AfricaArray is a 3-year-old multi-faceted initiative to promote coupled educational and research programs for 1) building science capacity in the U.S. and Africa 2) addressing fundamental science questions in Africa of academic, economic and societal importance, and 3) enhancing diversity in the geosciences, both in the U.S. and Africa. At the core of AfricaArray is a network of 26 permanent seismic stations spanning 11 countries in eastern and southern Africa that has been built cooperatively by seismic network operators across Africa, with assistance from U.S. and European scientists, to form a shared research facility that serves African and U.S. scientists alike.
In this project, the AfricaArray seismic network will be upgraded and expanded to provide the definitive seismic data set for imaging the largest geophysical anomaly in Earth's mantle, the African superplume. Data from the upgraded and expanded seismic network will allow scientists to address several first-order, inter-related questions focused on the structure and dynamics of the African superplume. 1) What is the nature and origin of the African superplume? 2) What is the geodynamic relationship between the African superplume and mantle convection? 3) What are the dynamics of upper mantle convection under the east African rift system and plateau and how does it relate to the African superplume structure under southern Africa? 4) What is the structure of African cratonic lithosphere and how does it influence mantle dynamics beneath the African plate?

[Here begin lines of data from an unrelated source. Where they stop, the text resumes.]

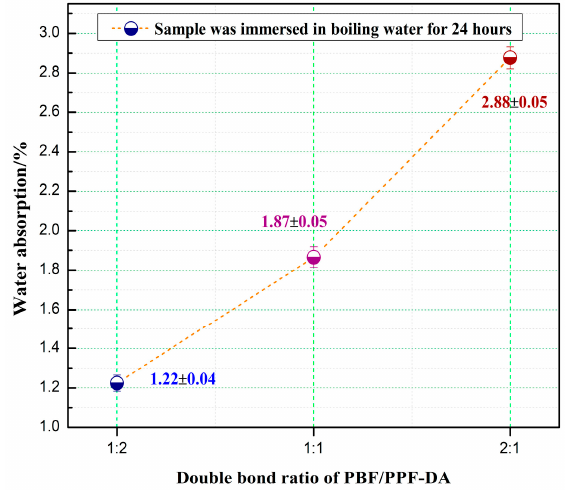
Figure 8. The water absorption ratio of the PBF/PPF-DA polymer networks with double-bond ratios 0.5, 1, and 2 (error bars represent mean ± SD for n = 3).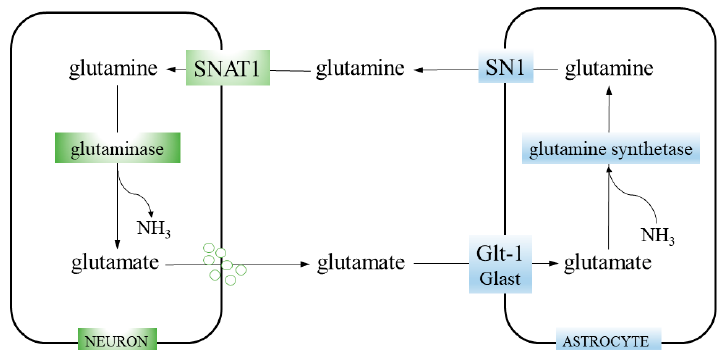
Figure 1. Glutamine–glutamate cycle. Neurons take up glutamine from the extracellular space through the SNAT1 transporter. Then, glutamine is hydrolyzed to glutamate and ammonia by glutaminase. Glutamate is packed into synaptic vesicles and released during neurotransmission. The glutamate is cleared from the synaptic cleft by astrocytes, employing glutamate transporters GLT-1 and, to a lesser extent, GLAST. Astrocytic enzyme glutamine synthetase catalyzes the reaction of glutamate amidation and generate glutamine. Finally, glutamine is released from astrocytes via the SN1 transporter.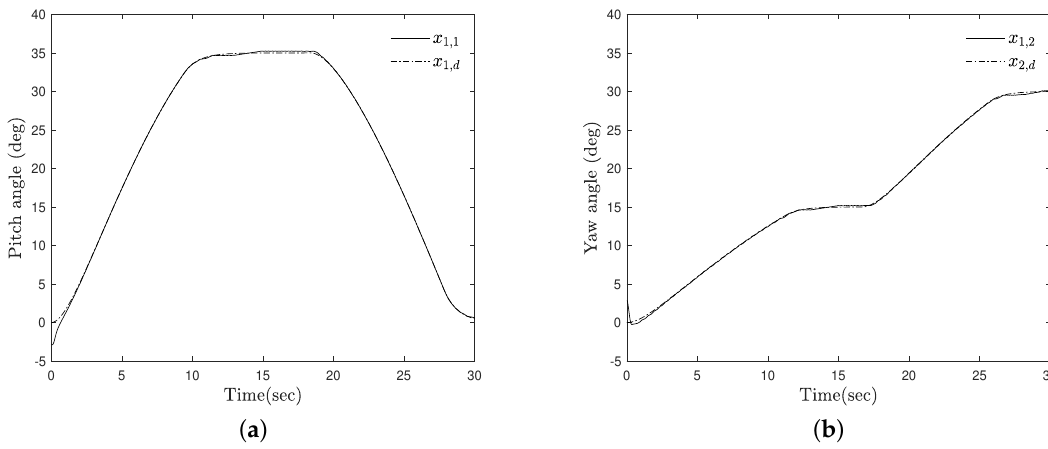
Figure 3. Tracking results for simulation ( a ) x 1,1 and x 1, d ( b ) x 1,2 and x 2, d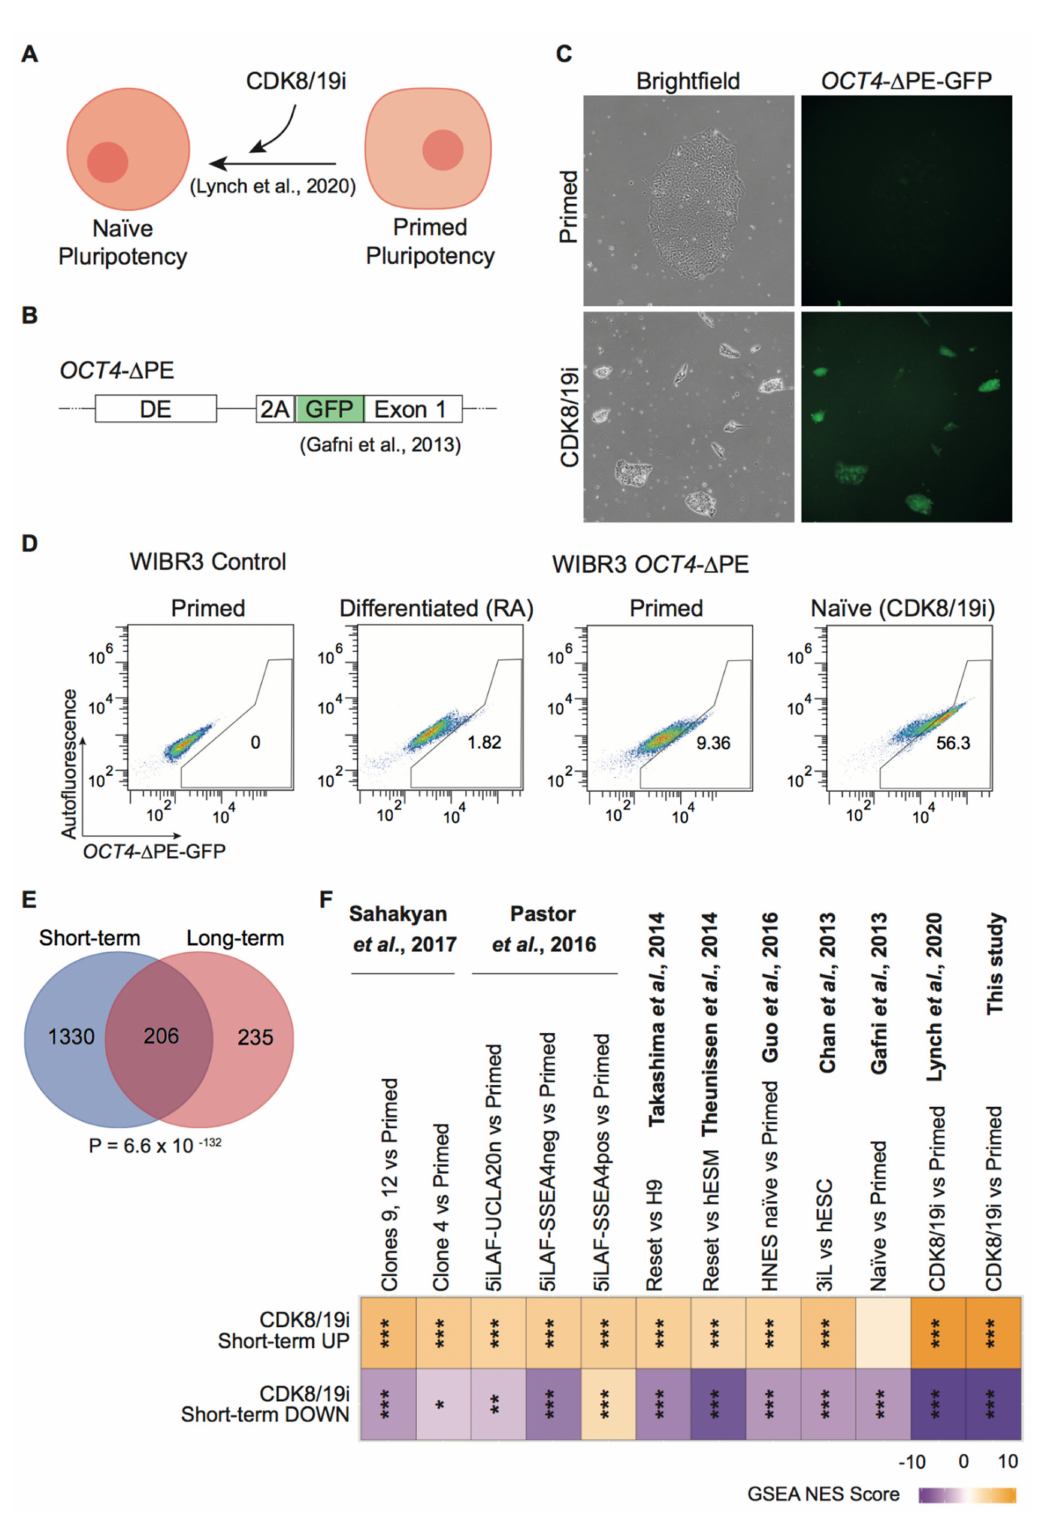
Figure 1. Stability of hPSC-naïve pluripotency after long-term culture with CDK8/19i. ( A ) Experimental scheme for inducing naïve conditions using the previously reported CDK8/19i chemical approach [20]. ( B ) Schematic diagram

Determining the chemical and dynamic causes of the African superplume and defining its relation to shallower mantle structure and surface processes (uplift, rifting, volcanism) is arguably the most important issue in understanding the dynamics of the deep mantle. Seismic images will play a key role in gaining this understanding.
***
Funding was used to upgrade and expand the AfricaArray permanent seismic network, which constitutes the fundamental infrastructure behind a multi-faceted initiative to promote educational and research programs for 1) addressing fundamental science questions of academic, economic and societal importance, 2) building science capacity in Africa and the U.S., and 3) enhancing diversity in the geosciences, both in Africa and the U.S. During the course of this grant, UT Austin acquired ten Reftek digitizer/recorders and six Nanometrics Trillium Compact seismometers, along with sundry cables, that allowed AfricaArray to install seismic stations in new countries, expanding its geographical coverage, and to replace borrowed and aging equipment in other locations. The seismic network’s expansion aided AA’s academic, diversity, and research programs, particularly the effort to image the Africa superplume. The African superplume is both one of the most prominant features of the Earth’s mantle. Covering much of the southern African subcontinent, it is characterized by seismic wave velocities that are lower than other structures in the Earth’s lower mantle. The superplume lies beneath an area with an anomalously high topography, suggesting a geodynamic relationship between the superplume and the formation of plateaus and rift valleys in eastern and southern Africa. Research emanating from AfricaArray include tomographic imaging of the upper and lower mantle using body wave travel times; modeling waveforms of teleseismic body wave phases that sample the superplume; jointly inverting receiver functions and surface wave dispersion measurements for crust and uppermost mantle structure; and stacking and migrating receiver functions to image topography on the 410 and 660 km discontinuities. Data recorded by the new seismic stations also provided data to students involved in AfricaArray’s innovative "sandwich" program. To increase AfricaArray’s training capacity at the M.Sc. and Ph.D. levels, a program was created in which students spend up to six months each year studying and doing research with a professor at one of the AfricaArray-affiliated Universities in the U.S. or Europe.